As many of you would know, during the last election I wrote an article about The Honourable Tony Abbott MP and some audio that I found of him from his tenure at the University of Sydney during the late 1970’s.
Within that article, I asked Mr Abbott and all of his colleagues in parliament to describe how they’ve changed as individuals, for better and worse, since their youth. From Mr Abbott and his UNE audio, Prime Minister Gillard climbing her Barricades through to Senator Brown on the banks of the Franklin River, it was a question worth asking, as it highlighted the challenges, experiences and emotions that have made the politicians of our time into the people that they are. While it was a good and honest question, on reflection it was probably a little cheekier than I’d intended at the time towards all of the politicians involved.

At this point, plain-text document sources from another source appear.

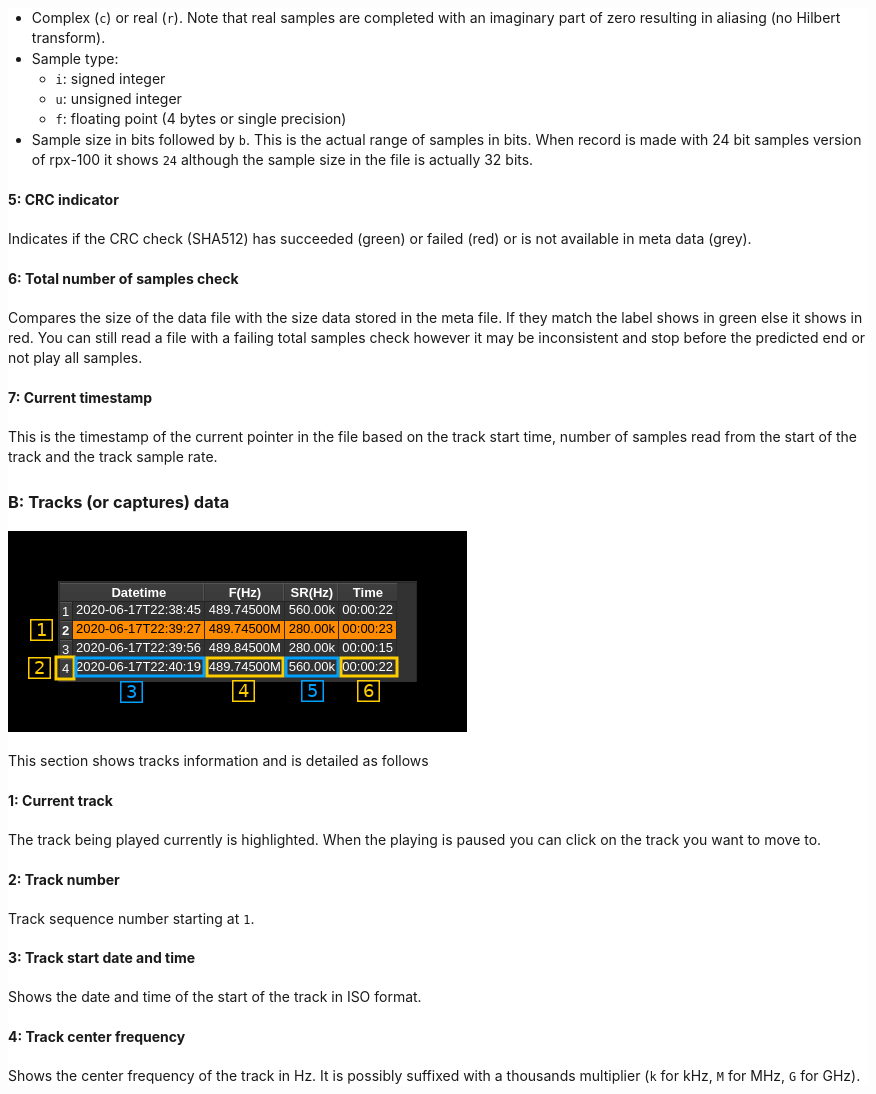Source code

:   - Complex (`c`) or real (`r`). Note that real samples are completed with an imaginary part of zero resulting in aliasing (no Hilbert transform).
  - Sample type:
    - `i`: signed integer
    - `u`: unsigned integer
    - `f`: floating point (4 bytes or single precision)
  - Sample size in bits followed by `b`. This is the actual range of samples in bits. When record is made with 24 bit samples version of rpx-100 it shows `24` although the sample size in the file is actually 32 bits.

<h4>5: CRC indicator</h4>

Indicates if the CRC check (SHA512) has succeeded (green) or failed (red) or is not available in meta data (grey).

<h4>6: Total number of samples check</h4>

Compares the size of the data file with the size data stored in the meta file. If they match the label shows in green else it shows in red. You can still read a file with a failing total samples check however it may be inconsistent and stop before the predicted end or not play all samples.

<h4>7: Current timestamp</h4>

This is the timestamp of the current pointer in the file based on the track start time, number of samples read from the start of the track and the track sample rate.

<h3>B: Tracks (or captures) data</h3>

![SigMF File input plugin B GUI](../../../doc/img/SigMFFileInput_pluginB.png)

This section shows tracks information and is detailed as follows

<h4>1: Current track</h4>

The track being played currently is highlighted. When the playing is paused you can click on the track you want to move to.

<h4>2: Track number</h4>

Track sequence number starting at `1`.

<h4>3: Track start date and time</h4>

Shows the date and time of the start of the track in ISO format.

<h4>4: Track center frequency</h4>

Shows the center frequency of the track in Hz. It is possibly suffixed with a thousands multiplier (`k` for kHz, `M` for MHz, `G` for GHz).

Here’s a defining grab from that particular article.
By Kate Doak.
5th August 2010
Tony Abbott has always been a magnet for controversy, so you can imagine my surprise when an interview from his studies in 1979 at the University of Sydney was found within TUNE! FM’s archives early last week. Given that I’m a sucker for history (even though I hate politics), I fired up the old Reel-to-Reel Tape machine and settled down for some aural pleasure. As an amateur Historian, what I heard didn’t disappoint.
With a level of charm that only old Tape and Vinyl can deliver, I was whisked away to a time where Tony Abbott was way less recognizable than what he is now. Starting the interview off with the trials and tribulations of student politics and a healthy smattering of inter-university rivalry, Tony proceeds to take a firm swipe against both Trade and Student Unions alike while recognizing their differences. Changing tact, he then switches topics to education, injects a streak of Christianity and sexism into the discussion and gets slightly put off when ambushed on the topic of Feminists, Gays, Migrants and Aboriginals forming their own supportive communities.
While I never received a definitive response to my question in regards to Same-Sex and Gender Diverse perspectives (from any of the politicians within Federal Parliament), I never lost hope that I’d finally receive an answer to something that had been provoking my driving sense of professional curiosity since before the last election. To borrow a quote from Peter Allen though, “time is a traveller” and nothing can ever beat it as a teacher.
Now since that article was published online in 2010, I’ve met Prime Minister Gillard and her Ministers at the NBN Launch in Armidale, interviewed Chief Opposition Whips, received a first-hand perspective on modern history, had coffee with various Ministers, MP’s and Senators, been surprised by one of the most beautiful, inspiring and touching functions that a person could ever hope to be invited to, while bearing witness to one of the most accurate and extraordinary acts of honesty, kindness and acceptance that I’ve ever had the privilege of being privy to. While it might’ve taken a while, I’ve most certainly learned the answer to my question, though in the most unexpected and joyful of ways.